#### Request
Once the line with "has been consolidated and cleaned up" is found in the entries below, repeat it and each following line exactly, up to and including the line with "Even the most". Add no other lines.

#### Material to process
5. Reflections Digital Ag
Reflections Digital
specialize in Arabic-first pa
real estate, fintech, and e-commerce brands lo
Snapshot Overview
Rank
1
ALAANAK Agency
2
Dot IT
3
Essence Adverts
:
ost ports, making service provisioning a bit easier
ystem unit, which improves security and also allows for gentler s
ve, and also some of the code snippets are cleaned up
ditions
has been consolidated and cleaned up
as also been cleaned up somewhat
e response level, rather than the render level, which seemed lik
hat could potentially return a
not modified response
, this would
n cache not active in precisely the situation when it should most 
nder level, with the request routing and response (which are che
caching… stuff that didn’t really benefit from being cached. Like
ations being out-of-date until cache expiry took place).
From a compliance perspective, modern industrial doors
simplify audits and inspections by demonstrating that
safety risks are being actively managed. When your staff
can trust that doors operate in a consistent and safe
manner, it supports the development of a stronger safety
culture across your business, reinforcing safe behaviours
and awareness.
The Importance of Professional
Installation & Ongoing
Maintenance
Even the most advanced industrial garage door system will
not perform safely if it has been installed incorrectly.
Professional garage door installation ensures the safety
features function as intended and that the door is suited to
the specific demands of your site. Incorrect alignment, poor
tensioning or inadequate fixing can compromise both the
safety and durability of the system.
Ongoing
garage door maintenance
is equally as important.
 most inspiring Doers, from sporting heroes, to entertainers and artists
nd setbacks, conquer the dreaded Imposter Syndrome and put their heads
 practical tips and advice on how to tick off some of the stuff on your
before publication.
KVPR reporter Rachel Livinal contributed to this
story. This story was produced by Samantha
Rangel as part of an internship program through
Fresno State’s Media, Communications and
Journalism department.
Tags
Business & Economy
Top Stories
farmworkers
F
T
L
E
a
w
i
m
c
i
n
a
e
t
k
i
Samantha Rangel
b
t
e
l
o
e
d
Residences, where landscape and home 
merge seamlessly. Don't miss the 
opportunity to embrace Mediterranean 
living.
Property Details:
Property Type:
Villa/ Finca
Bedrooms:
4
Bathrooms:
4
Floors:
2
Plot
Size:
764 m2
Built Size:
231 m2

#### Your solution
has been consolidated and cleaned up
as also been cleaned up somewhat
e response level, rather than the render level, which seemed lik
hat could potentially return a
not modified response
, this would
n cache not active in precisely the situation when it should most 
nder level, with the request routing and response (which are che
caching… stuff that didn’t really benefit from being cached. Like
ations being out-of-date until cache expiry took place).
From a compliance perspective, modern industrial doors
simplify audits and inspections by demonstrating that
safety risks are being actively managed. When your staff
can trust that doors operate in a consistent and safe
manner, it supports the development of a stronger safety
culture across your business, reinforcing safe behaviours
and awareness.
The Importance of Professional
Installation & Ongoing
Maintenance
Even the most advanced industrial garage door system will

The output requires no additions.